• What to do
**a)** Transcribe the passage on Functional Neurological Disorder from "Symptoms can include" to "and sensory symptoms.".
**b)** Go on with the blog post about Functional Neurological Disorder, starting right after its final sentence.

*** Opening Text section ***

FND-What’s That?

Posted by tinaadmin on
FND-What’s That?

What is FND?

Functional Neurological Disorder (FND) is where the brain is structurally normal, however there is a problem the functioning of the nervous system. The brains ability to correctly send and receive messages has become distorted.

If you were a computer, it’s like having a software problem rather than a hardware problem. If you have a software bug on your computer, it might keep crashing or work slowly. You’d have to solve it by reprogramming the computer, working out which programs were causing the problem. Human beings are obviously more complicated than computers. Our thoughts, behaviour, sensations and emotions are our programs. I was given this analogy when I was diagnosed, and told I’d need to retrain my brain; hence the name of this blog.

Symptoms

FND is an umbrella term for a number of symptoms, which differ from person to person. You’ll notice from the list that those with FND experience physical symptoms. However there is no underlying physical cause. They are sometimes associated with an emotional or psychological trigger, but not always.

Symptoms can include functional tremors, difficulty concentrating, issues with sleep, fatigue, dizziness, brain fog, slurred speech, weakness and drop falls, nerve pain and sensory symptoms.

So there are a number of symptoms which can come and go and vary in severity. When symptoms are present, it can be called a symptom-flare or flare up. A flare can last hours, days or months etc. It really does depend on the person and situation.

*** Closing Text section ***
*** Opening Records supplied ***

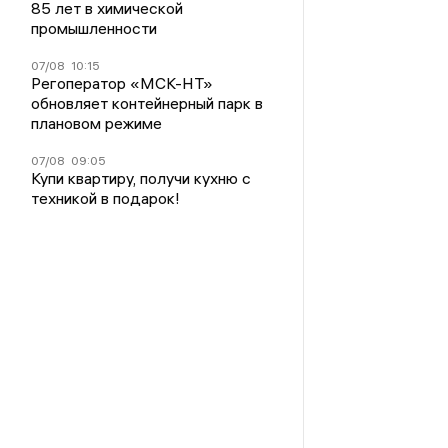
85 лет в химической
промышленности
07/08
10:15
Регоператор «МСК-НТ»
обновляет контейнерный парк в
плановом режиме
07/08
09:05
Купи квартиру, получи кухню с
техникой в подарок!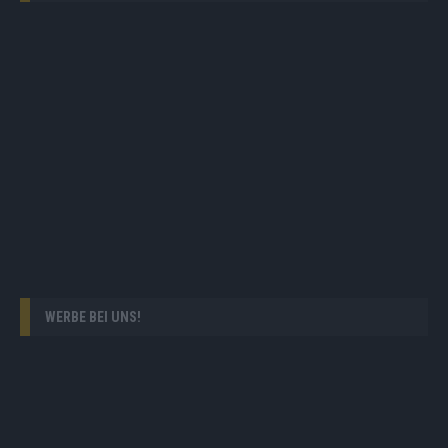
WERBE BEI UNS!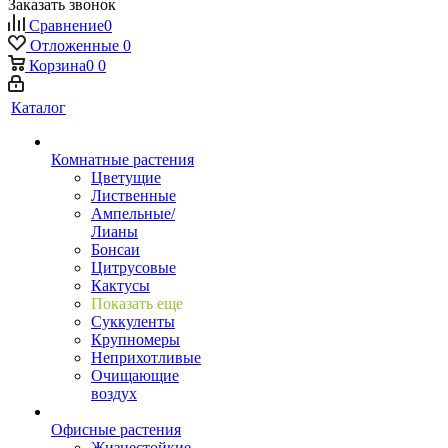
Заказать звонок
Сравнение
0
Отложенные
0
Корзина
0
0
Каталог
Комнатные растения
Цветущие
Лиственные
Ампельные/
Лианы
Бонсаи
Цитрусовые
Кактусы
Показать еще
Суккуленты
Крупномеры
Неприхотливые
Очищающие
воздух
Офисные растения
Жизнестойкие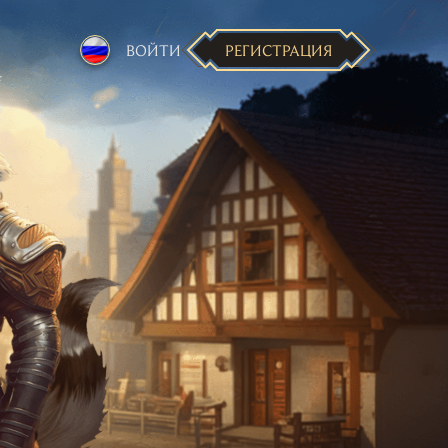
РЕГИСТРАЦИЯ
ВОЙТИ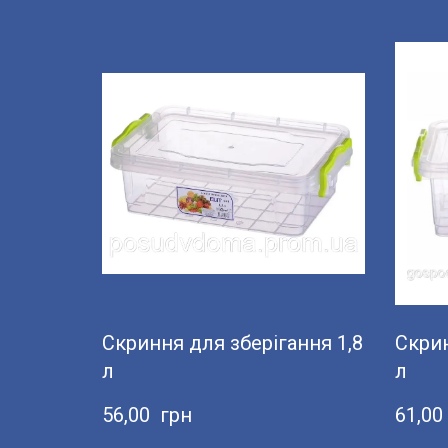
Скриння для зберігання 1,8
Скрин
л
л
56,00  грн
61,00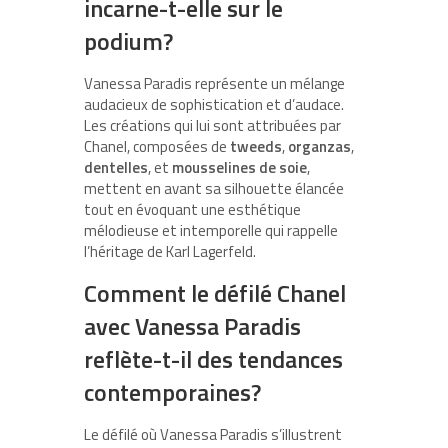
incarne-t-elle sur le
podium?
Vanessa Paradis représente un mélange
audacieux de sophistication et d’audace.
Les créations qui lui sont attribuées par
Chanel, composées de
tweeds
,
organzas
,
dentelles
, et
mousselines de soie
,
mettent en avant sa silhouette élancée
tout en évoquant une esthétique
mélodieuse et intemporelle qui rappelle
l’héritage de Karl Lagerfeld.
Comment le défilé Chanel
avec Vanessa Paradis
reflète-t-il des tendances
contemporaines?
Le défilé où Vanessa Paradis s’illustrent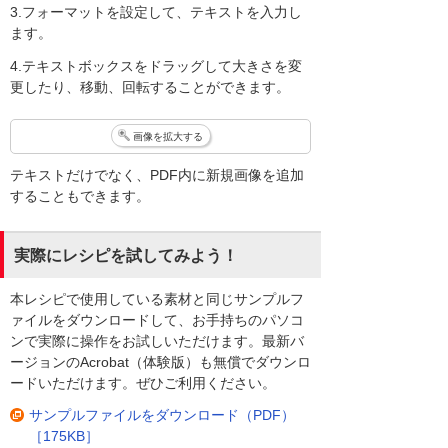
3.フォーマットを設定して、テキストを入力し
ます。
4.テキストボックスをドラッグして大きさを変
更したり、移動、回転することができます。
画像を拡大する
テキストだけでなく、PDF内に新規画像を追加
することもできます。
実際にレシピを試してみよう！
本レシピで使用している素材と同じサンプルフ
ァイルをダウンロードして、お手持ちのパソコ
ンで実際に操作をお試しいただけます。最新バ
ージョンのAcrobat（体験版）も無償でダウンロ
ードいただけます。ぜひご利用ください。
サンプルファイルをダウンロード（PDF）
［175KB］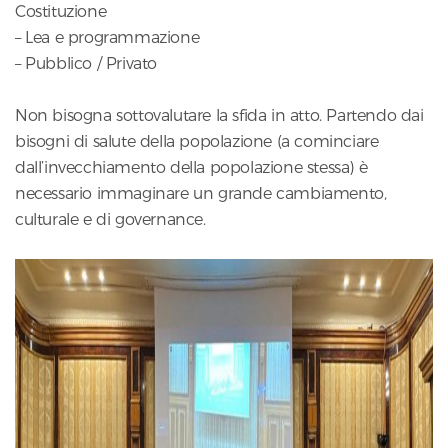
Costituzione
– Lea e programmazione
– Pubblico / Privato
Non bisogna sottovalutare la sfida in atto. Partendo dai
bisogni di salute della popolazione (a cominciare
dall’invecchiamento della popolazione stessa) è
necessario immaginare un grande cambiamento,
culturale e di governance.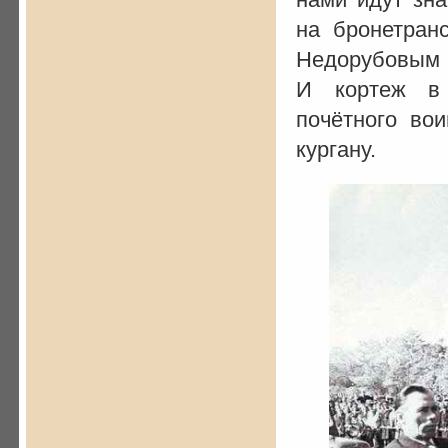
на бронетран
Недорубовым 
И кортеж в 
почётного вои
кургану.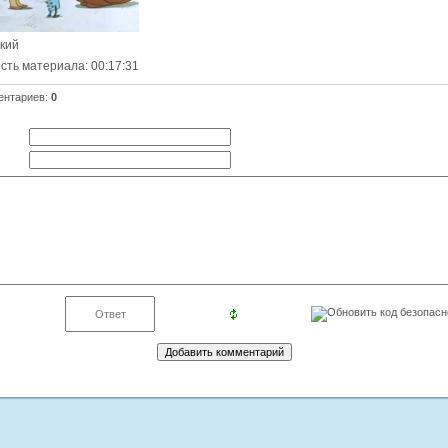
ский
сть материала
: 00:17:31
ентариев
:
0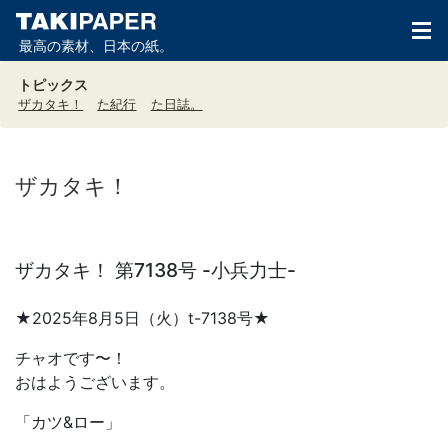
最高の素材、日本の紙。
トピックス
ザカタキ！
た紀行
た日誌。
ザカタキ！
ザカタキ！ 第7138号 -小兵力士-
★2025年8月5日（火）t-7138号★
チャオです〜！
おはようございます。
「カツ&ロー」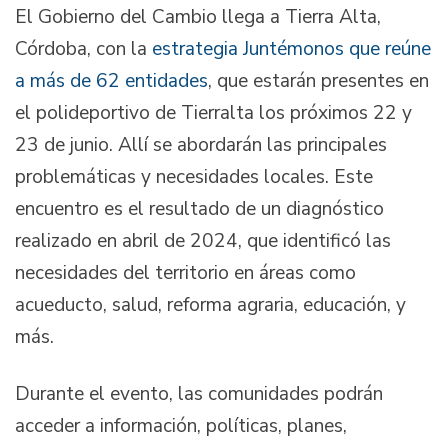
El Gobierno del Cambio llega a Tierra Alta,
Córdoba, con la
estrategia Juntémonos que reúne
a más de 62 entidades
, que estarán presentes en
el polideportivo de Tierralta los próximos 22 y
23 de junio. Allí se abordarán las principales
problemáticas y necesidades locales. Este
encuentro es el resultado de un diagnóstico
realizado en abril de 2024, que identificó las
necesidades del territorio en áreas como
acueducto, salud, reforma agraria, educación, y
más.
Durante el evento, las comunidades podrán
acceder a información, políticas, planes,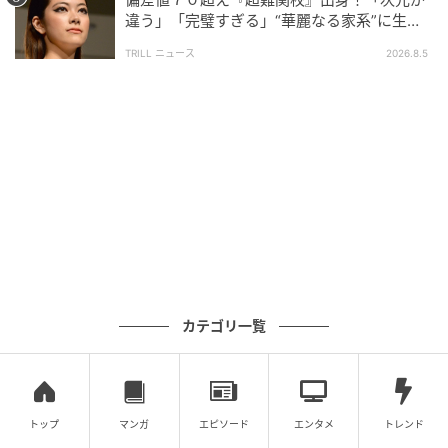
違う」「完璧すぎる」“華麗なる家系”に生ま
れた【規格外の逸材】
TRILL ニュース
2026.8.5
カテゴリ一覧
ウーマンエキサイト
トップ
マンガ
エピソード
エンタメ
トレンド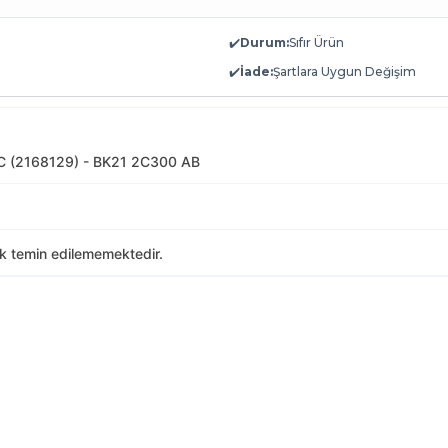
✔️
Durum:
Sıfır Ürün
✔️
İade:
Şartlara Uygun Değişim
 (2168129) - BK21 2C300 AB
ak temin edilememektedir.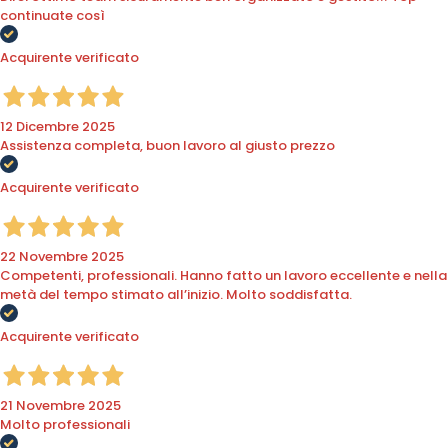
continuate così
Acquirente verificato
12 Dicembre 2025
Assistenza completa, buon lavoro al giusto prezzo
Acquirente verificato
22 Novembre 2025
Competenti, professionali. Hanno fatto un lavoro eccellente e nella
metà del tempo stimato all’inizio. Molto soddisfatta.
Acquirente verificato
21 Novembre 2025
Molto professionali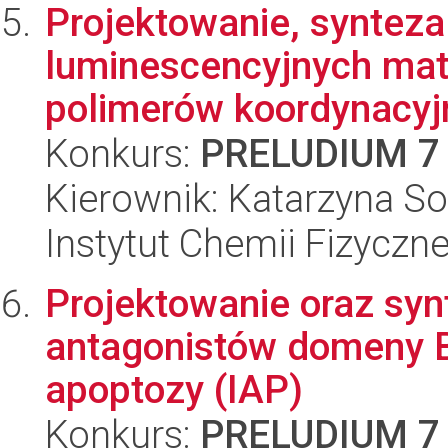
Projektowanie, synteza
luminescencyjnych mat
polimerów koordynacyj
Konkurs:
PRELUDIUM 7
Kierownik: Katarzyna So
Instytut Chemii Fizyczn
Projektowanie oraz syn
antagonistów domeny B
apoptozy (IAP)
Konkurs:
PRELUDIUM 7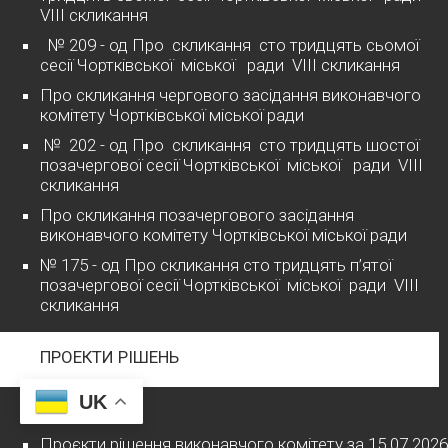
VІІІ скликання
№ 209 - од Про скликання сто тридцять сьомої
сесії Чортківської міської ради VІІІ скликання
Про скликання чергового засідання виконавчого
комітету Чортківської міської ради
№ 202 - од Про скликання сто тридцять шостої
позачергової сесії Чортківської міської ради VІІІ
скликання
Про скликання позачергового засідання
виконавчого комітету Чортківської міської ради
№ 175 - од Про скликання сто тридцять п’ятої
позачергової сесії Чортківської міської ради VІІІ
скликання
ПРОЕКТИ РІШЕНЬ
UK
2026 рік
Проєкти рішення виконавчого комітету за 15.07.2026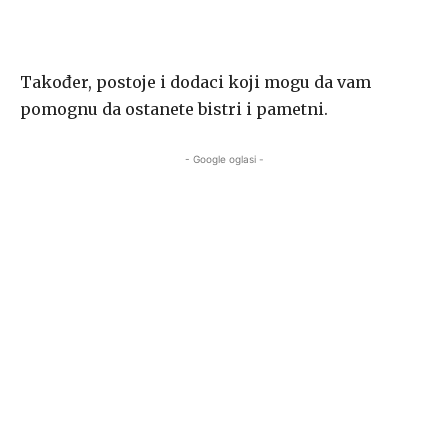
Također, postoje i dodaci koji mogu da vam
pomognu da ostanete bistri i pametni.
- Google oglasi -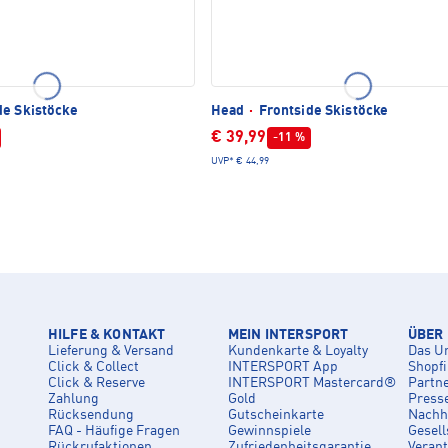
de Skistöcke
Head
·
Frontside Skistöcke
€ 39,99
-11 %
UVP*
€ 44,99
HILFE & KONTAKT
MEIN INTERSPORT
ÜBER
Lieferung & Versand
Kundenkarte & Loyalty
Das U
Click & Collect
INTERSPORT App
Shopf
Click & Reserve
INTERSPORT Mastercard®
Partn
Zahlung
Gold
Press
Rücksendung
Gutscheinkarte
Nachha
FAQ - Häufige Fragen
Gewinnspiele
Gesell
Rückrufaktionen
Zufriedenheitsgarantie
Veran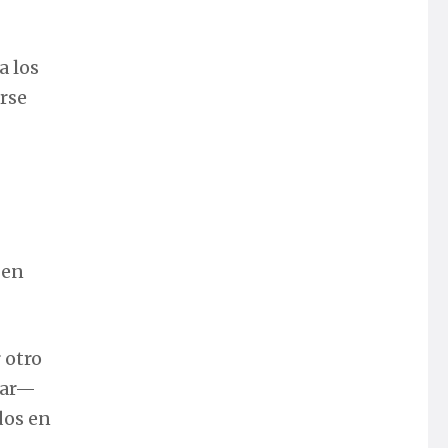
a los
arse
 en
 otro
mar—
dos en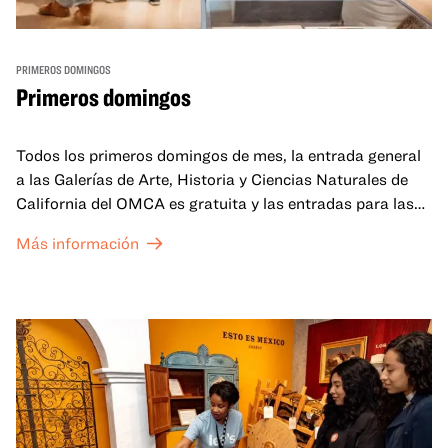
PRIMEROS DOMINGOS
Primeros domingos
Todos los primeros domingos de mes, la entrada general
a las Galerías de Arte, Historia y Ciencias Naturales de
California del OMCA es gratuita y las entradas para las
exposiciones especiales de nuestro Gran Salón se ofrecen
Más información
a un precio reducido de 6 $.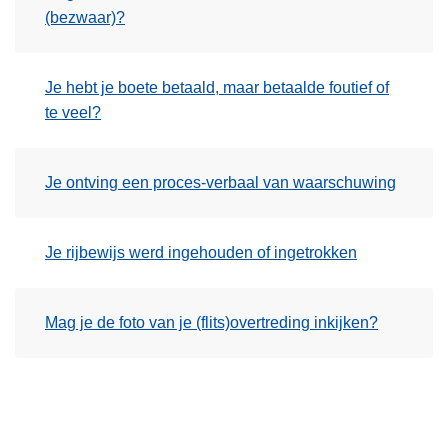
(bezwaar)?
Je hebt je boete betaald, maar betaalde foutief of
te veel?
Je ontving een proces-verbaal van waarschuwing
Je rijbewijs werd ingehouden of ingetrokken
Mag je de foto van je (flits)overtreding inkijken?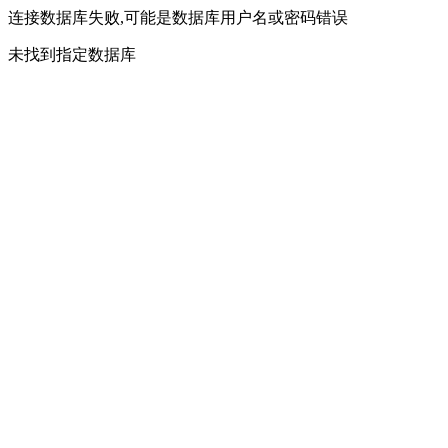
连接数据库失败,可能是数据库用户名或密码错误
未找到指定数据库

*** Closing Records supplied ***

• Written answers
**a)**
Symptoms can include functional tremors, difficulty concentrating, issues with sleep, fatigue, dizziness, brain fog, slurred speech, weakness and drop falls, nerve pain and sensory symptoms.

**b)**
Cause

FND can arise as from physiological and psychological factors. It can be triggered by a traumatic event, developed after a serious illness or infection. However in other cases the cause is unclear.

brain showing FND symptoms

Treatment

A popular website, neurosymptoms.org explains that there are no quick fixes however over time and with effort it is possible to reduce symptoms and improve how you feel.  Visit the website for further information in the subject of treatment. A major factor in this is understanding. Individuals that do improve seems to be whether the diagnosis and explanation makes sense to them. The key parts of the explanation seem to be

  1. You have something common – you are not weird
  2. You do have something genuine – you are not imagining it
  3. You have symptoms that are potentially reversible
  4. Its not your fault that you have these symptoms
  5. But you will need to put some work in to getting better

I hope this article has helped with your understanding, or maybe it can help you explain it to someone else. I’m sure it is one I’ll revisit and revise in time.

I’d be interested to hear any thoughts, comments or feedback you have, just leave them in the comments below.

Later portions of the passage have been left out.